The result is an uncluttered work, attentive to detail, color, and facial expression: a reflection in a puddle by the curbside; a tree leaf being pushed through a loop in a wire fence; fingers running through the hair to comb it back; or a plump hand embracing a playmate or a brother. The work focuses on the here-and-now: the emotion that floods the face for a second, the fleeting shadow that briefly clouds the gaze.  

This isn’t the first time this French photographer has taken an interest in preadolescence—an age when everything changes so quickly. Ten years ago, one of his first series, Piémanson, shot on a Camargue beach, recounted these evanescent moments just as the moment, barely captured, had already passed. In contrast to this transience, Yogananthan takes his time in this series. He often travels several times to the same location, and several years separate his different projects. He obeys the temporality of analogue film: this technical aesthetic process implies slowness, a delay in unveiling. It also implies immersion: in order to get up close to his subjects and gain their acceptance, the photographer has to blend into the background, avoid sudden movements. He must disappear. 

© Vasantha Yogananthan
© Vasantha Yogananthan

So why Louisiana? Because there “the child becomes a living metaphor for the body of the city,” write exhibition curators Agnès Sire and Clément Chéroux. In a land still traumatized by Hurricane Katrina of 2005, the notions of the ephemeral and the transitory do not have the same meaning as elsewhere.
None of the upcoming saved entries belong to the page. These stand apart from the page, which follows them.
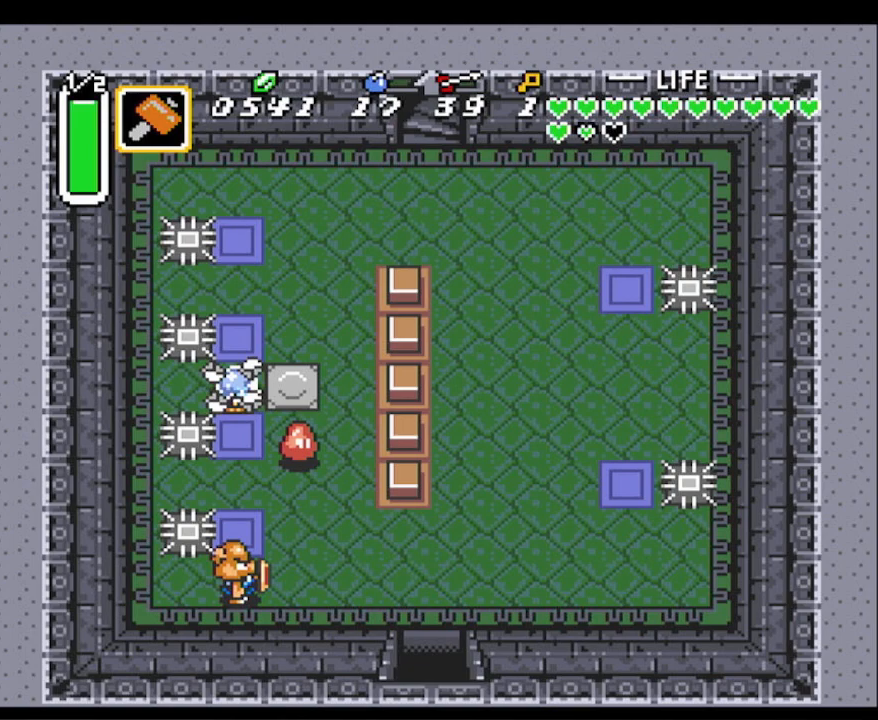
{"buttons": ["DPAD_RIGHT"], "events": [[100, "DPAD_DOWN", "down"], [183, "DPAD_DOWN", "up"], [217, "DPAD_DOWN", "down"], [417, "DPAD_DOWN", "up"]]}
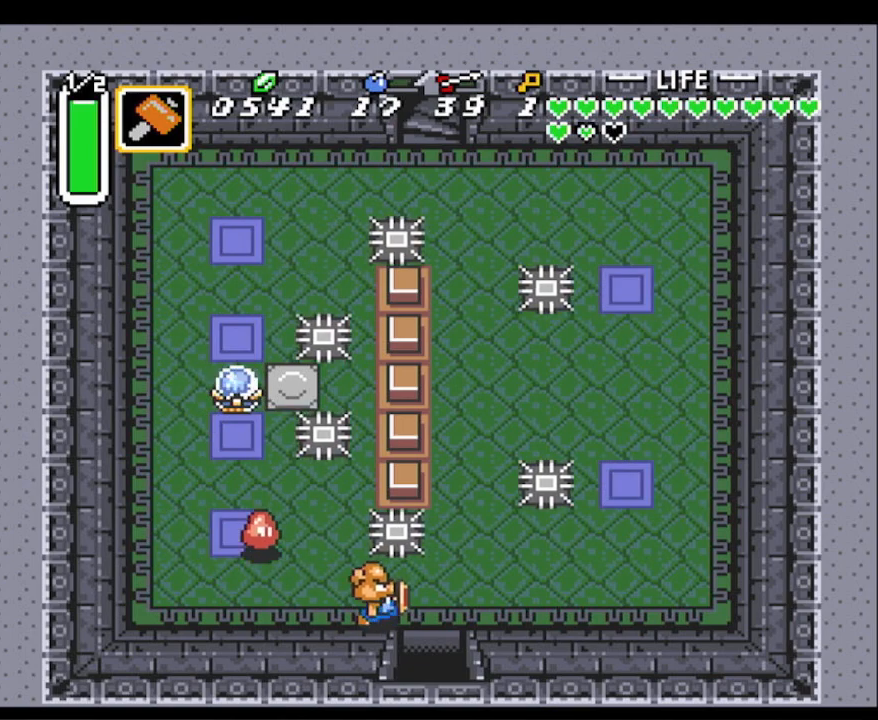
{"buttons": ["DPAD_DOWN"], "events": [[100, "DPAD_DOWN", "down"], [183, "DPAD_RIGHT", "up"]]}
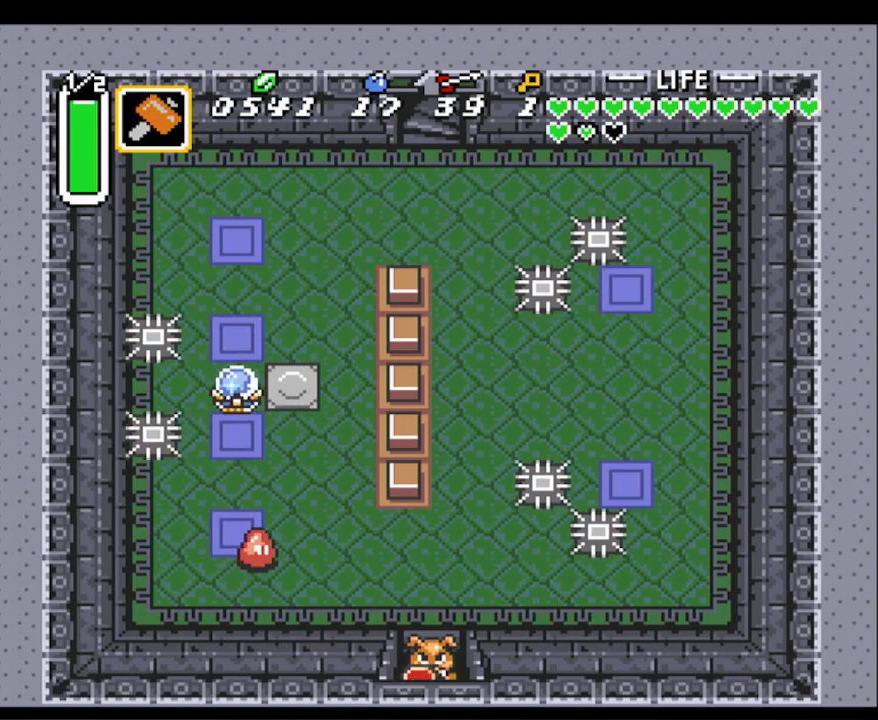
{"buttons": ["DPAD_DOWN"], "events": []}
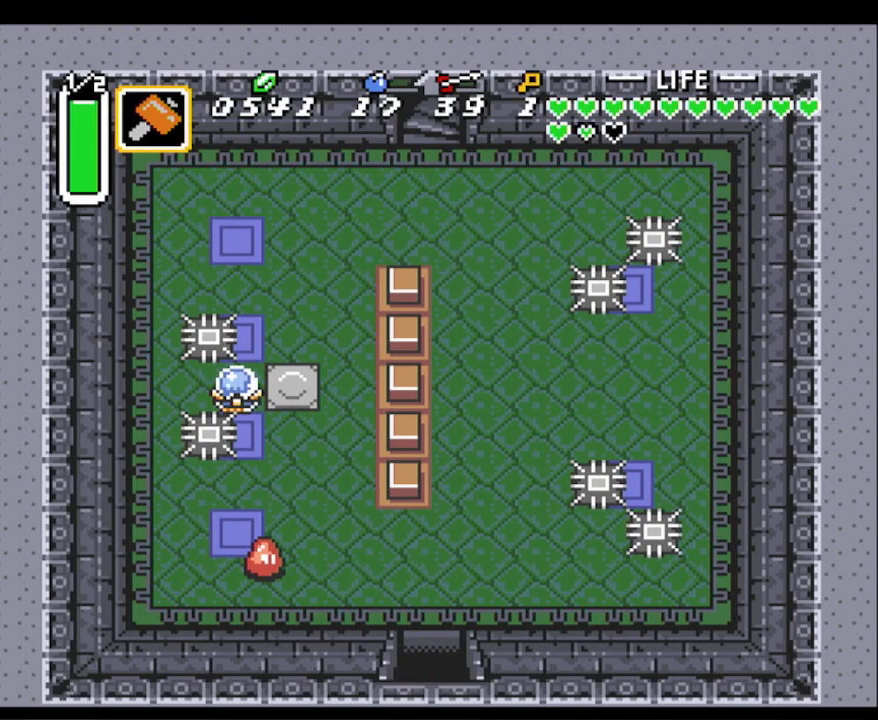
{"buttons": ["DPAD_DOWN", "DPAD_RIGHT"], "events": [[150, "DPAD_RIGHT", "down"], [200, "DPAD_RIGHT", "up"], [267, "DPAD_RIGHT", "down"]]}
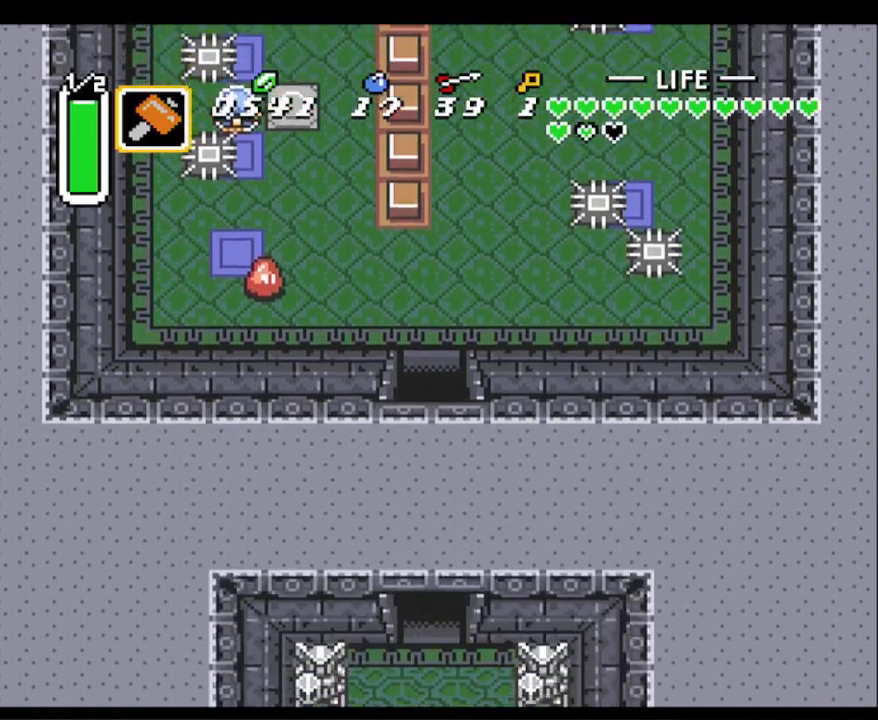
{"buttons": ["DPAD_DOWN", "DPAD_RIGHT"], "events": []}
What’s more, the city now faces the threat of the rising sea levels due to global warming, and people are acutely aware of their own lack of stability, their fragility, and “impermanence.” A new generation is growing up in this half-ruined environment, ever in danger of total destruction: the children’s games are both more serious and more triumphant than ever. 

Yogananthan came without any set expectations: he is not one of those who try to fit their photos into a preconceived idea of reality. For him, the camera is a learning, rather than assertive, tool. Winning the children’s trust meant letting his guard down, accepting that he too was unstable, uncertain, and constantly experimenting. He pays homage to this relationship: his young partners in adventure are named at the entrance to the exhibition; this is the only information available, since no captions accompany the photographs.

© Vasantha Yogananthan
© Vasantha Yogananthan

The strength of this humble body of work lies undoubtedly in its discretion: Yogananthan avoids the spectacular. Fans of dramatic poses, staging, and other tricks of the trade are advised to give it a miss. His photos shine with a different, more toned-down, delicate brilliance. But the color is omnipresent: vivid patterns spun into a blur on a carrousel; a pair of denim in garish orange; the yellow of a freshly painted fence; the hula-hoops; a flowerbed against a car with gleaming metal handles…

Mystery Street teases out the exceptional out of the everyday, the extraordinary out of the banal, in games ever repeated and constantly reinvented. Yogananthan’s work never idealizes anything: faces are sometimes cut off by extremely tight shots, scenes are blurred, unflattering low-angle shots are used, there is dripping sweat, grimaces, and gazes lost in the distance… But what emerges from these scenes is the beauty of an age when the self develops in the collective, with and through the other, as in a mirror image; an age when one has the formative experience of otherness. Because of, and despite, having nothing better to do. 

Vasantha Yogananthan, « Mystery Street », Fondation Henri Cartier-Bresson, 79 rue des Archives, 75003, Paris, France, until September 3.